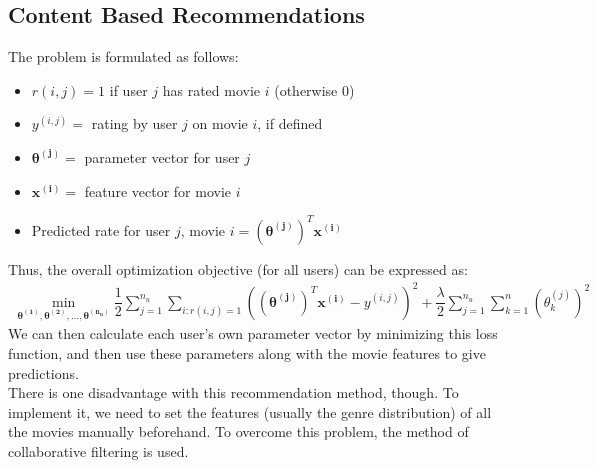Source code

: \documentclass[a4paper, 12pt]{article}
\begin{document}
\subsection{Content Based Recommendations}
The problem is formulated as follows:
\begin{itemize}
\item[] $r\left(i,j\right) = 1$ if user $j$ has rated movie $i$ (otherwise 0)
\item[] $y^{\left(i,j\right)} =$ rating by user $j$ on movie $i$, if defined
\item[] $\bm{\theta^{\left(j\right)}} =$ parameter vector for user $j$
\item[] $\bm{x^{\left(i\right)}} =$ feature vector for movie $i$
\item[] Predicted rate for user $j$, movie $i = \left(\bm{\theta^{\left(j\right)}}\right)^T\bm{x^{\left(i\right)}}$
\end{itemize}
Thus, the overall optimization objective (for all users) can be expressed as:
\begin{align*}
\min_{\bm{\theta^{\left(1\right)}}, \bm{\theta^{\left(2\right)}}, \dots, \bm{\theta^{\left(n_u\right)}}}\dfrac{1}{2}\sum_{j=1}^{n_u}\sum_{i:r(i,j)=1}\left(\left(\bm{\theta^{\left(j\right)}}\right)^T\bm{x^{\left(i\right)}} - y^{\left(i,j\right)}\right)^2 + \dfrac{\lambda}{2}\sum_{j=1}^{n_u}\sum_{k=1}^{n}\left(\theta_k^{(j)}\right)^2
\end{align*}
We can then calculate each user's own parameter vector by minimizing this loss function, and then use these parameters along with the movie features to give predictions. \\
\break
There is one disadvantage with this recommendation method, though. To implement it, we need to set the features (usually the genre distribution) of all the movies manually beforehand. To overcome this problem, the method of collaborative filtering is used.
\end{document}
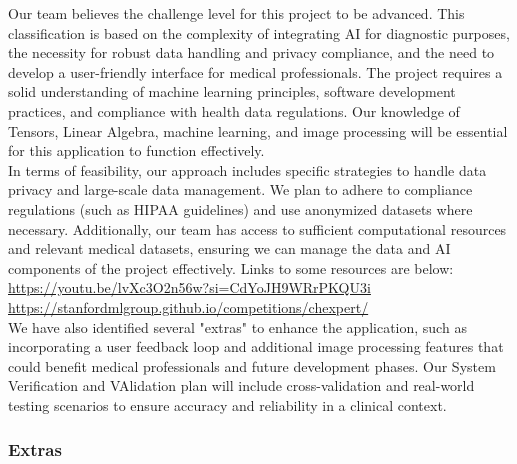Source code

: \documentclass[12pt, titlepage]{article}
\begin{document}
Our team believes the challenge level for this project to be advanced. This classification is based on the complexity of integrating AI for diagnostic purposes, the necessity for robust data handling and privacy compliance, and the need to develop a user-friendly interface for medical professionals. The project requires a solid understanding of machine learning principles, software development practices, and compliance with health data regulations. Our knowledge of Tensors, Linear Algebra, machine learning, and image processing will be essential for this application to function effectively. \\
In terms of feasibility, our approach includes specific strategies to handle data privacy and large-scale data management. We plan to adhere to compliance regulations (such as HIPAA guidelines) and use anonymized datasets where necessary. Additionally, our team has access to sufficient computational resources and relevant medical datasets, ensuring we can manage the data and AI components of the project effectively. Links to some resources are below:\\
\url{https://youtu.be/lvXc3O2n56w?si=CdYoJH9WRrPKQU3i}
\url{https://stanfordmlgroup.github.io/competitions/chexpert/} \\ 
We have also identified several "extras" to enhance the application, such as incorporating a user feedback loop and additional image processing features that could benefit medical professionals and future development phases. Our System Verification and VAlidation plan will include cross-validation and real-world testing scenarios to ensure accuracy and reliability in a clinical context. \\
\subsubsection{Extras}
\end{document}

TASK GOAL: Return all lines from the entries that contain the string "with".

WRITTEN RESPONSE:
We can then calculate each user's own parameter vector by minimizing this loss function, and then use these parameters along with the movie features to give predictions. \\
There is one disadvantage with this recommendation method, though. To implement it, we need to set the features (usually the genre distribution) of all the movies manually beforehand. To overcome this problem, the method of collaborative filtering is used.
Our team believes the challenge level for this project to be advanced. This classification is based on the complexity of integrating AI for diagnostic purposes, the necessity for robust data handling and privacy compliance, and the need to develop a user-friendly interface for medical professionals. The project requires a solid understanding of machine learning principles, software development practices, and compliance with health data regulations. Our knowledge of Tensors, Linear Algebra, machine learning, and image processing will be essential for this application to function effectively. \\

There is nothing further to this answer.